→ PROBLEM TO SOLVE: Please state how many lines of the data below contain the word "Houston", offering nothing besides the number.

□ □ □ □

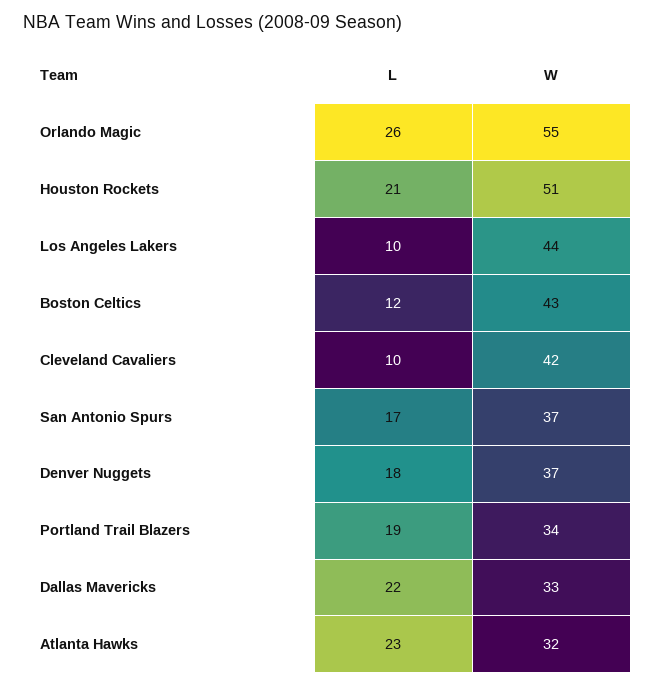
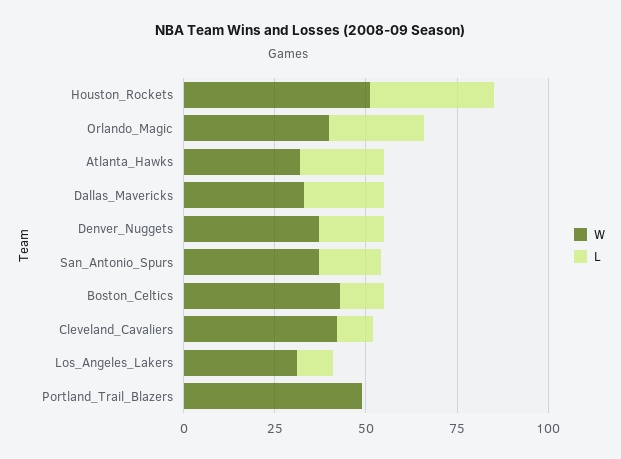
  {
    "L": {
      "Orlando Magic": 26,
-     "Houston Rockets": 21,
+     "Houston Rockets": 35,
      "Los Angeles Lakers": 10,
      "Boston Celtics": 12,
      "Cleveland Cavaliers": 10,
      "San Antonio Spurs": 17,
      "Denver Nuggets": 18,
-     "Portland Trail Blazers": 19,
+     "Portland Trail Blazers": 0,
      "Dallas Mavericks": 22,
      "Atlanta Hawks": 23
    },
    "W": {
-     "Orlando Magic": 55,
+     "Orlando Magic": 40,
      "Houston Rockets": 51,
-     "Los Angeles Lakers": 44,
+     "Los Angeles Lakers": 30,
      "Boston Celtics": 43,
      "Cleveland Cavaliers": 42,
      "San Antonio Spurs": 37,
      "Denver Nuggets": 37,
-     "Portland Trail Blazers": 34,
+     "Portland Trail Blazers": 50,
      "Dallas Mavericks": 33,
      "Atlanta Hawks": 32
    }
  }

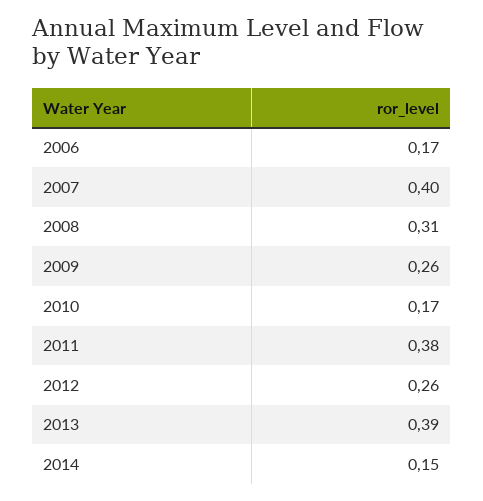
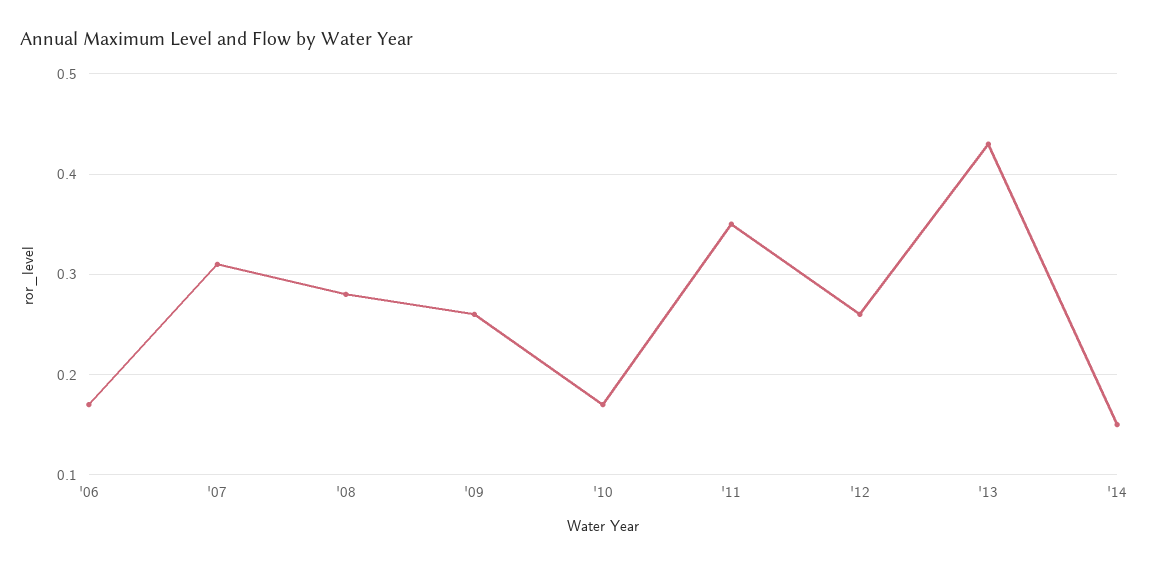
  {
    "2006": 0.17,
-   "2007": 0.4,
+   "2007": 0.31,
-   "2008": 0.31,
+   "2008": 0.28,
    "2009": 0.26,
    "2010": 0.17,
-   "2011": 0.38,
+   "2011": 0.35,
    "2012": 0.26,
-   "2013": 0.39,
+   "2013": 0.43,
    "2014": 0.15
  }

□ □ □ □

→ RESULT FOR THIS TASK: 3